We view Powell’s Jackson Hole speech as reinforcing a data-dependent approach, rather than a firm commitment to sustained monetary easing, with the Fed prioritizing inflation risks from tariffs and immigration policies over immediate labor market concerns.
Investors should view this as a cautious stance, with the Fed likely to act only if employment weakens significantly, as evidenced by the 80% probability of a September rate cut following the speech.
The risk of stagflation, driven by tariff-induced price increases and slower labor force growth, is a red flag that could limit the Fed’s ability to cut rates aggressively, especially with inflation at 2.7% above the 2% target.
However, markets may still expect dovish support if growth softens further, particularly after the weak July jobs report, which showed only 73,000 jobs added.
This tension suggests a volatile macro environment, with the Fed’s next moves hinging on incoming data.

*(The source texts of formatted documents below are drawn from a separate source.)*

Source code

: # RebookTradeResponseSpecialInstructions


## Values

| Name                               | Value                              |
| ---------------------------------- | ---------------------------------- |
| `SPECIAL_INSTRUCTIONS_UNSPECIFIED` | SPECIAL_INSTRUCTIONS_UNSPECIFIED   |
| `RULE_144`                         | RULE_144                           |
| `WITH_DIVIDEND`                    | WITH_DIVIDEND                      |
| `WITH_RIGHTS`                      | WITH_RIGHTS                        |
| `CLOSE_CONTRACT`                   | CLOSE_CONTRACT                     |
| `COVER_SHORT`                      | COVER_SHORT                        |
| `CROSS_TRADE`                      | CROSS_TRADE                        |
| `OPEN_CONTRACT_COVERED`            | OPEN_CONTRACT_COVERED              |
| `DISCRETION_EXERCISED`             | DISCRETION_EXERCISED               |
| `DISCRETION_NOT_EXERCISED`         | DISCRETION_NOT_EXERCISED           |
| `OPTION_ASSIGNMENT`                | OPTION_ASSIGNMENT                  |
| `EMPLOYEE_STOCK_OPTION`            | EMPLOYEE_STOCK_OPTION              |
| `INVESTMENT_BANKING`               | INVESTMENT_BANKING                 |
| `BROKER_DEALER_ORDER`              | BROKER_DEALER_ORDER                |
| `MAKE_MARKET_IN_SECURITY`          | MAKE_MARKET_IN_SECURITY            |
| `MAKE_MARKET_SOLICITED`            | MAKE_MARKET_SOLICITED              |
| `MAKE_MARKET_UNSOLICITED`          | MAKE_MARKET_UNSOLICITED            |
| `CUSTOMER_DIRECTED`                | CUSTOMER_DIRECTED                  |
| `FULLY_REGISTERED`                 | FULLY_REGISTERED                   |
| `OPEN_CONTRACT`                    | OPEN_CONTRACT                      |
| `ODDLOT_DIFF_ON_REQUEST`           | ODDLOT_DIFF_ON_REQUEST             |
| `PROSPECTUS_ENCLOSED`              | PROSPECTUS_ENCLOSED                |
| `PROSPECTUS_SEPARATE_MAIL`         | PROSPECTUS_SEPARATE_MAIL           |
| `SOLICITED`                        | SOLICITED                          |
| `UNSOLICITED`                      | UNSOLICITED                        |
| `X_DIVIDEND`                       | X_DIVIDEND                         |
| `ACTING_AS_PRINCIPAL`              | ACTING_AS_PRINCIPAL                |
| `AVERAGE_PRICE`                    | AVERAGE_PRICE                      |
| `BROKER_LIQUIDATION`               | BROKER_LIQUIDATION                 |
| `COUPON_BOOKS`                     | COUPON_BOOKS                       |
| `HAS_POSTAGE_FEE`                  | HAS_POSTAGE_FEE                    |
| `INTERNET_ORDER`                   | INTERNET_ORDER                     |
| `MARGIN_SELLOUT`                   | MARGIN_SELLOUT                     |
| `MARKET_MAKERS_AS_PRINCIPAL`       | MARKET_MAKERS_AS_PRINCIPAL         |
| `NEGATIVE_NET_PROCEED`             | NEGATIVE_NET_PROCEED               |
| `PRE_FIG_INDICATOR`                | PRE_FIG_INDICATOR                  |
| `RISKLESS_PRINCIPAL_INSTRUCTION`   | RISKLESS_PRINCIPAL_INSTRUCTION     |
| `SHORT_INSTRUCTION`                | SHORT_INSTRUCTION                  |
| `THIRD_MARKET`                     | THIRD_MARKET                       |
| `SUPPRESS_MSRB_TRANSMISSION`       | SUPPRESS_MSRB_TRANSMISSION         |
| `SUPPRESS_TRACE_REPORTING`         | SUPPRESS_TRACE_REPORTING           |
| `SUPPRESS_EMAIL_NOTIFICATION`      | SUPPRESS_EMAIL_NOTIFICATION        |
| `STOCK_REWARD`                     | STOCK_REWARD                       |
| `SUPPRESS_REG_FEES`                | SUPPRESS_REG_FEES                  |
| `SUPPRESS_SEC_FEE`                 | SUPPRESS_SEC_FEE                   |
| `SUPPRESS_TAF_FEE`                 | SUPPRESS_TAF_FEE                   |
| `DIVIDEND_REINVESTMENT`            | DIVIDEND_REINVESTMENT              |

For Bitcoin and Ethereum, this uncertainty could drive short-term price swings, with Bitcoin potentially dropping to $110,000 and Ethereum to $4,000 if hawkish signals dominate due to persistent inflation.
Conversely, a dovish shift could push Bitcoin toward $140,000 and Ethereum to $6,000 in the coming weeks, driven by optimism over rate cuts.
Investors should adopt a tactical approach, utilizing dollar-cost averaging to mitigate crypto’s sensitivity to macroeconomic developments.